## Task details
For this exercise, return all the data word for word, with images left out.

*** Opening of Exercise data ***

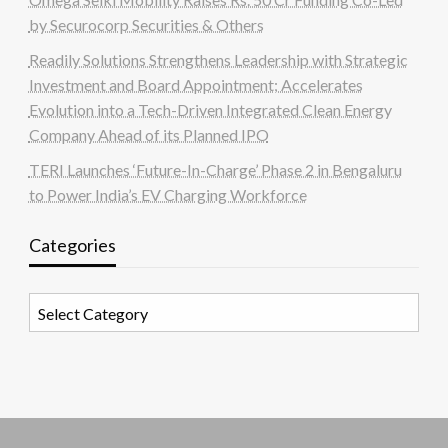
by Securocorp Securities & Others
Readily Solutions Strengthens Leadership with Strategic
Investment and Board Appointment; Accelerates
Evolution into a Tech-Driven Integrated Clean Energy
Company Ahead of its Planned IPO
TERI Launches ‘Future-In-Charge’ Phase 2 in Bengaluru
to Power India’s EV Charging Workforce
Categories
Categories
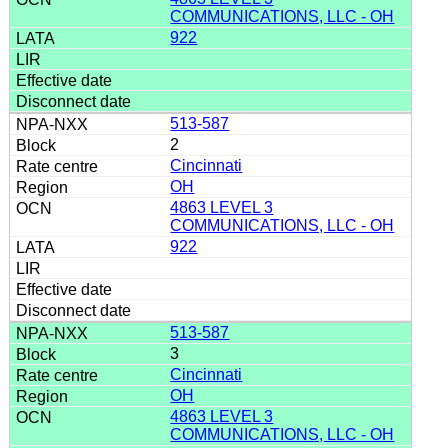
COMMUNICATIONS, LLC - OH
922
513-587
2
Cincinnati
OH
4863 LEVEL 3
COMMUNICATIONS, LLC - OH
922
513-587
3
Cincinnati
OH
4863 LEVEL 3
COMMUNICATIONS, LLC - OH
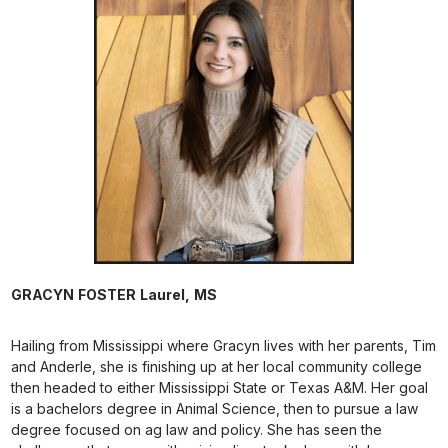
GRACYN
FOSTER
Laurel,
MS
Hailing from Mississippi where Gracyn lives with her parents, Tim
and Anderle, she is finishing up at her local community college
then headed to either Mississippi State or Texas A&M. Her goal
is a bachelors degree in Animal Science, then to pursue a law
degree focused on ag law and policy. She has seen the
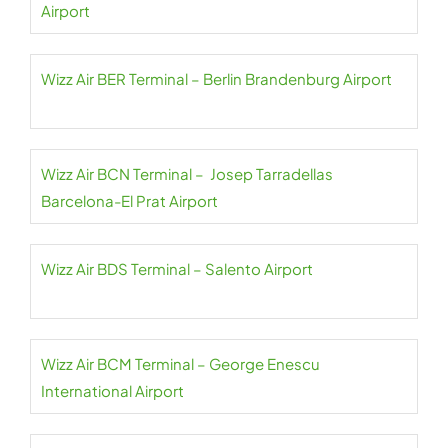
Airport
Wizz Air BER Terminal – Berlin Brandenburg Airport
Wizz Air BCN Terminal – Josep Tarradellas
Barcelona-El Prat Airport
Wizz Air BDS Terminal – Salento Airport
Wizz Air BCM Terminal – George Enescu
International Airport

*** Close of Exercise data ***

## Answer
by Securocorp Securities & Others
Readily Solutions Strengthens Leadership with Strategic
Investment and Board Appointment; Accelerates
Evolution into a Tech-Driven Integrated Clean Energy
Company Ahead of its Planned IPO
TERI Launches ‘Future-In-Charge’ Phase 2 in Bengaluru
to Power India’s EV Charging Workforce
Categories
Categories
COMMUNICATIONS, LLC - OH
922
513-587
2
Cincinnati
OH
4863 LEVEL 3
COMMUNICATIONS, LLC - OH
922
513-587
3
Cincinnati
OH
4863 LEVEL 3
COMMUNICATIONS, LLC - OH
GRACYN
FOSTER
Laurel,
MS
Hailing from Mississippi where Gracyn lives with her parents, Tim
and Anderle, she is finishing up at her local community college
then headed to either Mississippi State or Texas A&M. Her goal
is a bachelors degree in Animal Science, then to pursue a law
degree focused on ag law and policy. She has seen the
Airport
Wizz Air BER Terminal – Berlin Brandenburg Airport
Wizz Air BCN Terminal – Josep Tarradellas
Barcelona-El Prat Airport
Wizz Air BDS Terminal – Salento Airport
Wizz Air BCM Terminal – George Enescu
International Airport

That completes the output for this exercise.